══ Excerpt to read

Myeloid cells in the TME

In addition to lymphoid populations, effector and regulatory myeloid populations also exist in the sarcoma TME, including tumor-associated macrophages (TAMs), where they contribute to the regulation of local immunity and exert pleotropic effects on angiogenesis and tumor cell migration [10]. New techniques have been developed to quantify TAMs for assistance in risk stratification of sarcomas, including MRI imaging following administration of ferumoxytol nanoparticles, which show a significant correlation between T2* MR hyperintensity and TAM densities [11]. The M1/M2 macrophage paradigm was proposed as a model of intratumoral macrophage heterogeneity and first served to segregate macrophage populations with either pro- or anti-tumor functions. Within this premise, the balance toward M2 macrophages, rather than the total number of TAMs, has been associated with T lymphocyte suppression and may confer a poorer prognosis in some pediatric sarcomas like EWS [12, 13]. In OS, stressed mesenchymal stem cells in the TME have been found to release IL-6 promoting tumor cell survival and predisposing a regulatory microenvironment with recruitment of TAMs that promote wound healing [14, 15]. As cancer immunology continues to expand from TILs to myeloid subpopulations, interrogating their role in pediatric sarcomas will be vital as the TME is likely maintained and shielded by these discrete cell populations.

════
══ Dataset

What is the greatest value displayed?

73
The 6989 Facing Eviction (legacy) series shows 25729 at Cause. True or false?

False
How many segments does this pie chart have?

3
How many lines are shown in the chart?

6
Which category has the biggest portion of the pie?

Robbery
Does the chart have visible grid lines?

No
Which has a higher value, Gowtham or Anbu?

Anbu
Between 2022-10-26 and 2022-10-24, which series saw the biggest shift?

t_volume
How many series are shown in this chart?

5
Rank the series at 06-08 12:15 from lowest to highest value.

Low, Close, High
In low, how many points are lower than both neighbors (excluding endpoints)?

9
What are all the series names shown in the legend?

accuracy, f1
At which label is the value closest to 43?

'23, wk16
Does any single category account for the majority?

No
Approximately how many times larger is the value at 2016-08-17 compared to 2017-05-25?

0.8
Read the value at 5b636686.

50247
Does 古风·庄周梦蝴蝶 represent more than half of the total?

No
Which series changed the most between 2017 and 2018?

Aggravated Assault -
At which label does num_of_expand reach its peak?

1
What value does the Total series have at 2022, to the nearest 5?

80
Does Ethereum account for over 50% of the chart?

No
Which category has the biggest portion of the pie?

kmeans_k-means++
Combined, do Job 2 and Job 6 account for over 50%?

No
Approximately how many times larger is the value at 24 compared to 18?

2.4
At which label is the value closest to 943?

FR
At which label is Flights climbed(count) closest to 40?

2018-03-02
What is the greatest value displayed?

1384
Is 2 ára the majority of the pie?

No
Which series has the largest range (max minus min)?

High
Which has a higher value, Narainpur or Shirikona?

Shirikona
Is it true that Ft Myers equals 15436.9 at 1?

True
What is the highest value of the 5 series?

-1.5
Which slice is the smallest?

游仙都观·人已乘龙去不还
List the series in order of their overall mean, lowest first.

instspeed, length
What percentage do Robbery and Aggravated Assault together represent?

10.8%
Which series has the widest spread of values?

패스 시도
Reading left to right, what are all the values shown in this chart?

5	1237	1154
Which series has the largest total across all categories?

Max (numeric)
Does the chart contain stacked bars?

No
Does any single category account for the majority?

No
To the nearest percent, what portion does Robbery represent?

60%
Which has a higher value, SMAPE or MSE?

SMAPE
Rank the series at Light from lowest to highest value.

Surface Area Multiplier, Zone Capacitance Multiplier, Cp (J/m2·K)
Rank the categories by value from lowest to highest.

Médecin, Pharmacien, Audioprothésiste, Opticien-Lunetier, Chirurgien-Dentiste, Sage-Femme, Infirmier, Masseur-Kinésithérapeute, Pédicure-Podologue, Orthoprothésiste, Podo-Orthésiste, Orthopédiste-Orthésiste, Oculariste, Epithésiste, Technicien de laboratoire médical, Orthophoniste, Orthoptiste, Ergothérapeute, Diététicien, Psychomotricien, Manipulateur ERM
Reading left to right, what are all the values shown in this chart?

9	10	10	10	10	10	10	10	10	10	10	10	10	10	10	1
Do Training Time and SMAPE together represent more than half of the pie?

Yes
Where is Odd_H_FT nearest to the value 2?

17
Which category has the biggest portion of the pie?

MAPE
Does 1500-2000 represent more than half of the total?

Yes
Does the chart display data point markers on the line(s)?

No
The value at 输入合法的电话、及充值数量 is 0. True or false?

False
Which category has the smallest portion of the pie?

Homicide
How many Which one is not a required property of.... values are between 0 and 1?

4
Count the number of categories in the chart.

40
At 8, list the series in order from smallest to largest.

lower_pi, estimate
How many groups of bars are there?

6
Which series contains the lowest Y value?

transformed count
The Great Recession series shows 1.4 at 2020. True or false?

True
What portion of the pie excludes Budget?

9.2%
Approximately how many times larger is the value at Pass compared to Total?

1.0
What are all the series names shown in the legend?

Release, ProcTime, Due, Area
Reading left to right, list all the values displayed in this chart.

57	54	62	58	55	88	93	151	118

════

## Task to carry out
According to the excerpt on myeloid cells in the TME, what do stressed mesenchymal stem cells in the OS tumor microenvironment release? The lines have nothing to do with this.

## Exercise result
IL-6